● Source data
:::::

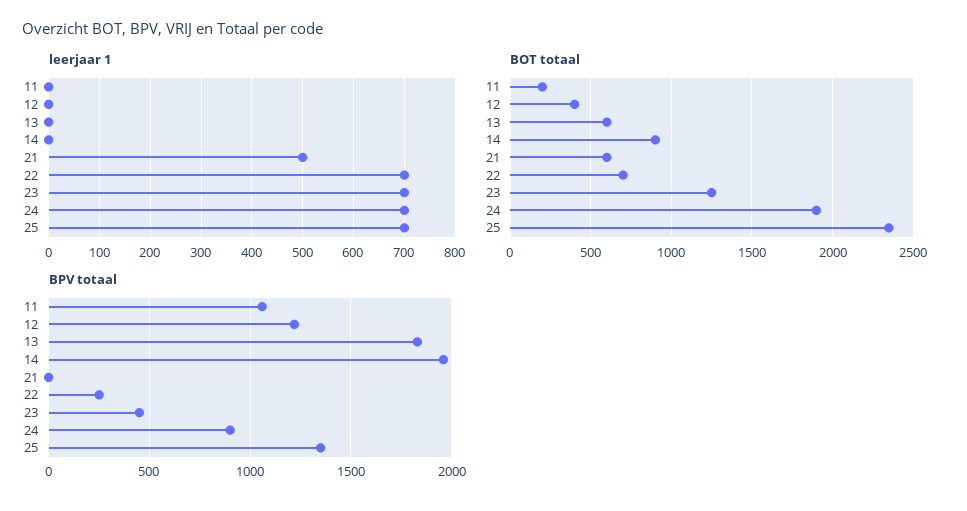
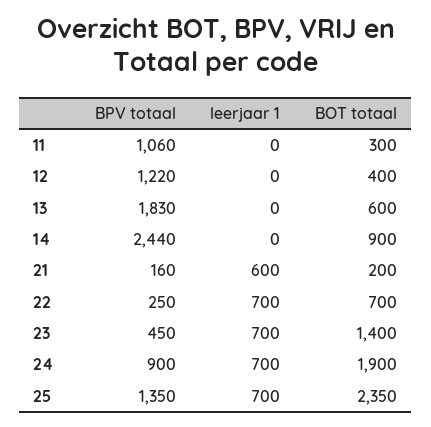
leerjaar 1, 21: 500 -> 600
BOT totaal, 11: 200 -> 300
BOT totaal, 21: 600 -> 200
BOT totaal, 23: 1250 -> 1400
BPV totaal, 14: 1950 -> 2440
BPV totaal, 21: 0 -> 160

:::::

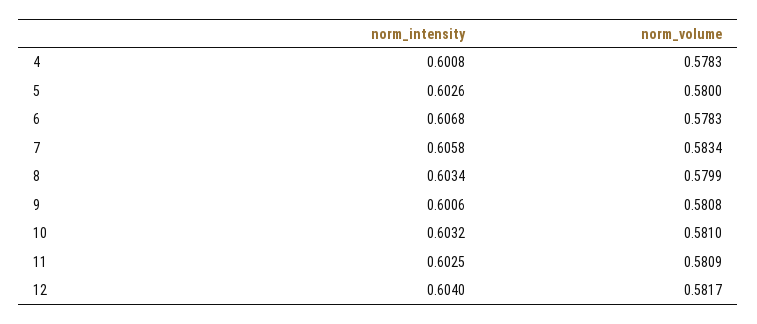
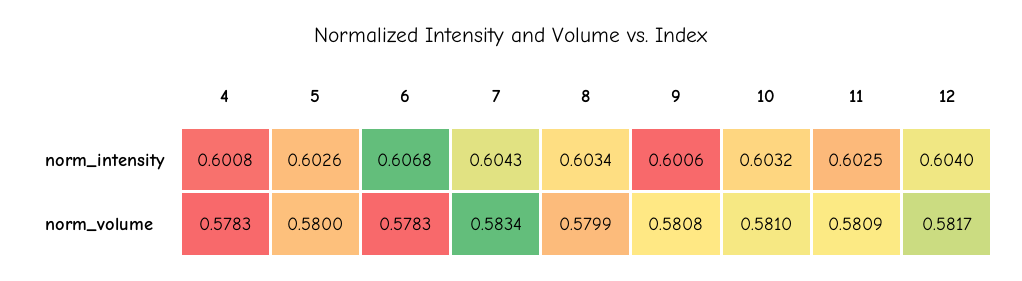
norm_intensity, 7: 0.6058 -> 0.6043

:::::

● The task
Restate word for word the lines of the data above, starting at the line containing "leerjaar 1, 21: 500 -> 600" and ending at the line containing "BPV totaal, 21: 0 -> 160", both included, and nothing more.

● Task output
leerjaar 1, 21: 500 -> 600
BOT totaal, 11: 200 -> 300
BOT totaal, 21: 600 -> 200
BOT totaal, 23: 1250 -> 1400
BPV totaal, 14: 1950 -> 2440
BPV totaal, 21: 0 -> 160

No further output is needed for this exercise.